In December 2025, that tension took on a face: X. The European Commission fined Elon Musk’s platform 120 million euros under the DSA, accusing it of failing to manage so-called systemic risks linked to the circulation of political information. For Musk, this amounted to an assault on free speech. The episode appears to have triggered a broader transatlantic diplomatic and commercial escalation. Washington responded by imposing visa bans on five European officials and experts associated with the DSA and threatened tariffs and restrictions against European firms such as SAP, Capgemini, and Mistral AI should Brussels fail to retreat.

The conflict has now spread beyond the European Union. The United Kingdom and Australia have begun discussing restrictions on X, citing risks related to misinformation and online safety, reinforcing the perception that Brussels is asserting itself as a global digital regulator.

Despite pressure from the Trump administration, the European Union shows no signs of slowing down. In 2026, another regulation enters fully into force, the AI Act, which appears once again tailored to American firms. It subjects artificial intelligence systems deemed high-risk, including AI used in hiring, credit, healthcare, public security, content moderation, and high impact generative tools, to mandatory risk assessments, human oversight, and constraints that exist in no other major market.
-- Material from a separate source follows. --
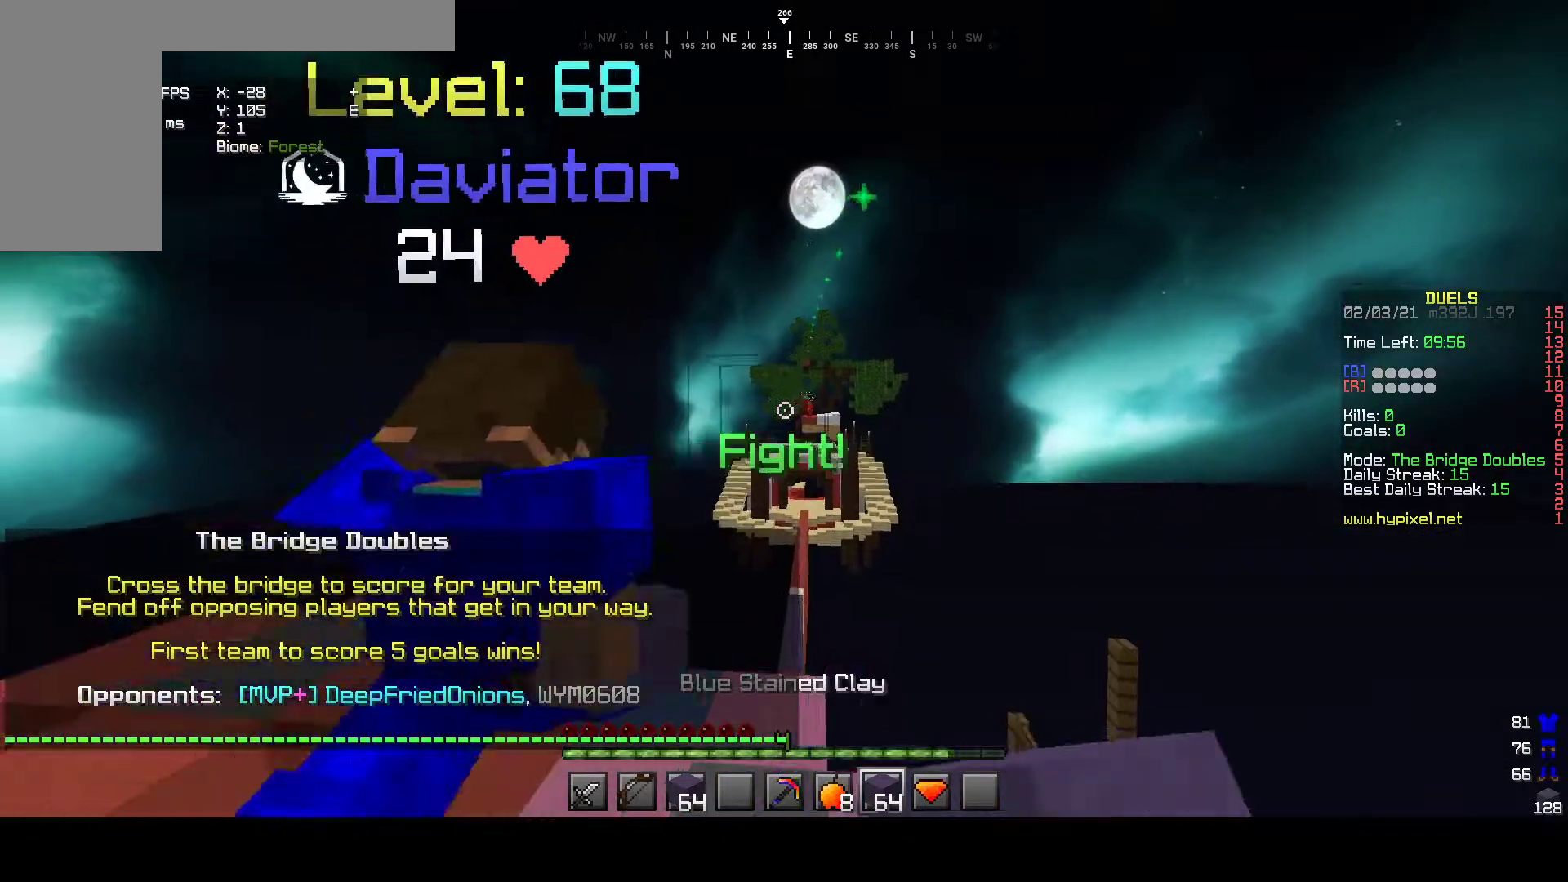
{"keys": ["w"], "mouse": ["left"], "events": [[33, "a", "up"], [50, "mouse_left", "down"], [217, "mouse_left", "up"], [317, "a", "down"], [317, "mouse_left", "down"], [417, "mouse_left", "up"], [483, "a", "up"], [483, "mouse_left", "down"]]}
These requirements will delay product launches, raise costs, and force companies to design technologies according to political criteria defined outside the United States.

As a result, 2026 is shaping up to be a particularly challenging year. From a geopolitical perspective, the most immediate risk is the erosion of the transatlantic relationship in a strategic sector. Technology today is an instrument of power, and this escalation among allies is likely to generate incompatible regulatory blocs, fragmenting the digital economy, weakening the West, and opening space for alternative models, particularly China’s state-controlled approach.

Consumers stand to lose most from this conflict, along two pillars central to any classical liberal order: first, the free market, as rising compliance costs will inevitably translate into higher prices; second, online free expression, increasingly constrained by incentives for excessive moderation and the preventive removal of lawful but controversial content.

At a moment when the world is rapidly advancing in artificial intelligence, automation, and the technologies that will define the next decade, the European Union is moving in the opposite direction, deepening an interventionism that exceeds the role a state should play.

The European Union must lower barriers, simplify rules, promote competition, and allow innovation to flourish without permanent political oversight.

In today’s world, as always, market liberalization is not a threat to consumers. It is their strongest protection and the true engine of progress.